Maybe the more obvious metrics for sales enable the top performers to demonstrate that they are top performers, and therefore demand the high compensation?

A similarly-minded SWE, on the other hand, doesn't have the metrics. Either they're at a FAANG and trying to hit their less-obvious metrics for promotions, or they're instead just packing fresh keywords on their resume, and preparing to refresh Leetcode and job-hop every 18 months, to increase their compensation that way.

(I still don't want to do metrics for engineering; I want engineering thinking and working holistically, as a team -- for the interests of the company, even though leadership won't understand most of the subtle differences of what a great engineering team does for the company. The current SWE careerism grinding mis-alignments will have to end, though, once people acknowledge that we really need SWE not to be, as XKCD said, "our entire field is bad at what we do, and if you rely on us, everyone will die".)

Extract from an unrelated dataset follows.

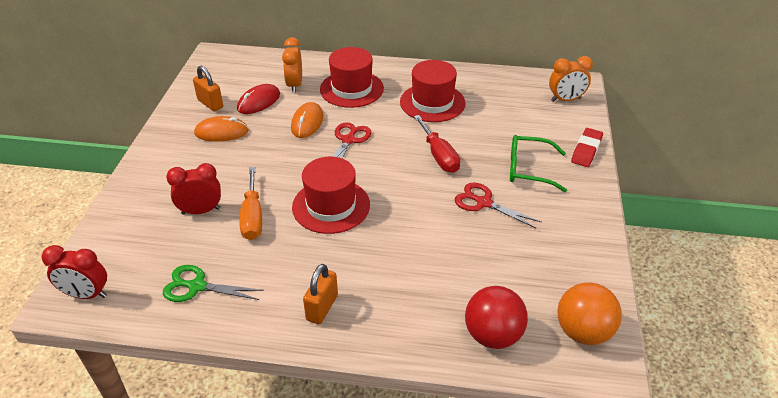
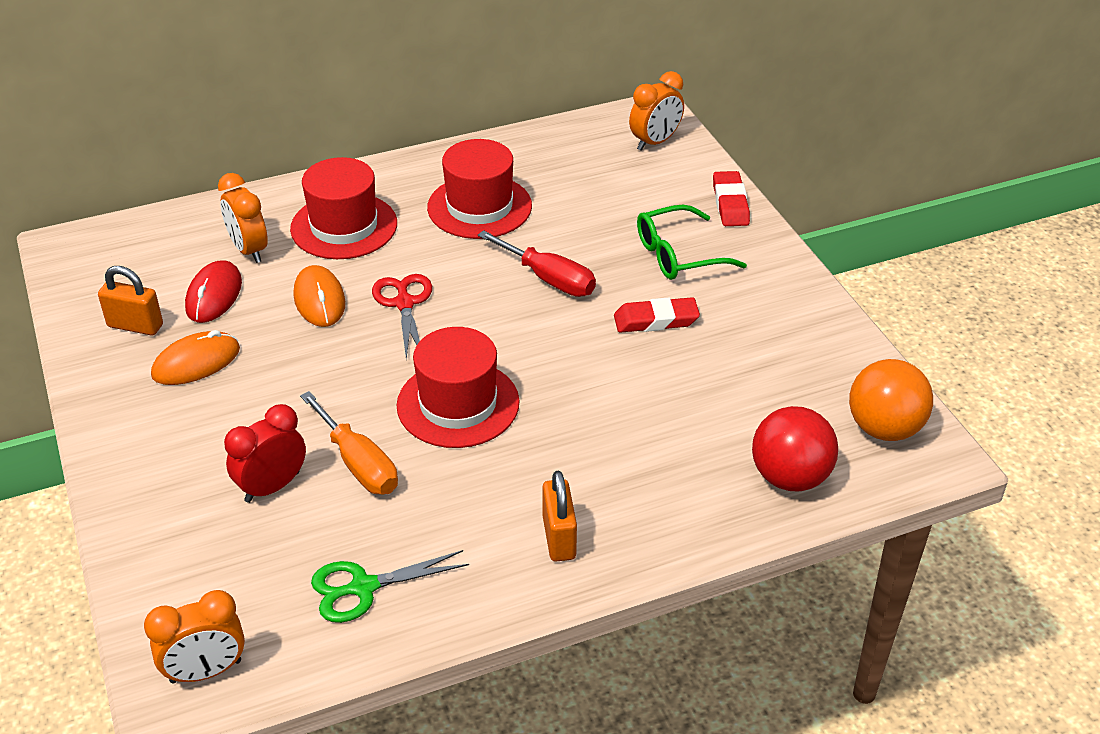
camera: 30 degrees left, 0 degrees up
(86, 294) = (206, 671): red clock -> orange clock
(483, 203) = (656, 320): red scissors -> red eraser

All of the above. To answer the second question - if salespeople aren’t selling, there’s no money to pay salaries. Commission plans are an important factor in cost of revenue.

And yes, certain personalities are 100% attracted to sales because of the high earnings potential and the direct correlation between performance and compensation.

Salespeople don't want to join an org without performance-based compensation. We can ask why, but that brute fact is enough to explain why sales positions tend to have performance-based compensation.
Lots of answers already but the short answer is that sales sucks and people don’t do it without direct and immediate incentives.

So if you want sales you create those incentives.

Class consciousness. Sales guys are in the same caste as the professional managerial class so they get a better deal.